◆ RECORDS SUPPLIED:

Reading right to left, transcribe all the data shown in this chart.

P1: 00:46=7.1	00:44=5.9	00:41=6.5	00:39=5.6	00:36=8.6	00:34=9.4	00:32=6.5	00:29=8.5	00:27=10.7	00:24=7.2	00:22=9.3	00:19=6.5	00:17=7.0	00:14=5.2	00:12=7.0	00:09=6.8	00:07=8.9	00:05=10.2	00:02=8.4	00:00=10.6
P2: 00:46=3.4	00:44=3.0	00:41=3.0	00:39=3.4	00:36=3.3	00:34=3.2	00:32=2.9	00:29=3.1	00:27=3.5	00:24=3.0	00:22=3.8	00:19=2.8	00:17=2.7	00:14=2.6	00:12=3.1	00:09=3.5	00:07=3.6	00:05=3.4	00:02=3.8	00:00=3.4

* * *

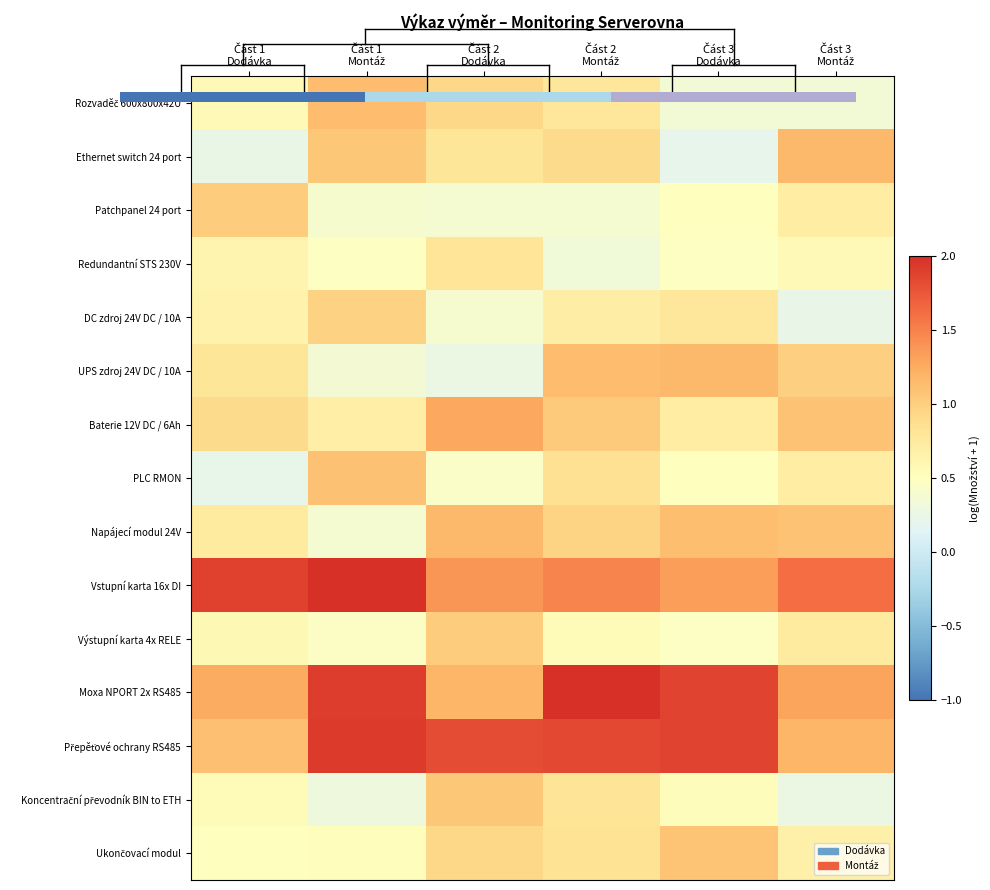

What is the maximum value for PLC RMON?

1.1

◆ EXERCISE BRIEF:
Select and copy each line of the records above that contains the word "maximum".

◆ RESULT BELOW:
What is the maximum value for PLC RMON?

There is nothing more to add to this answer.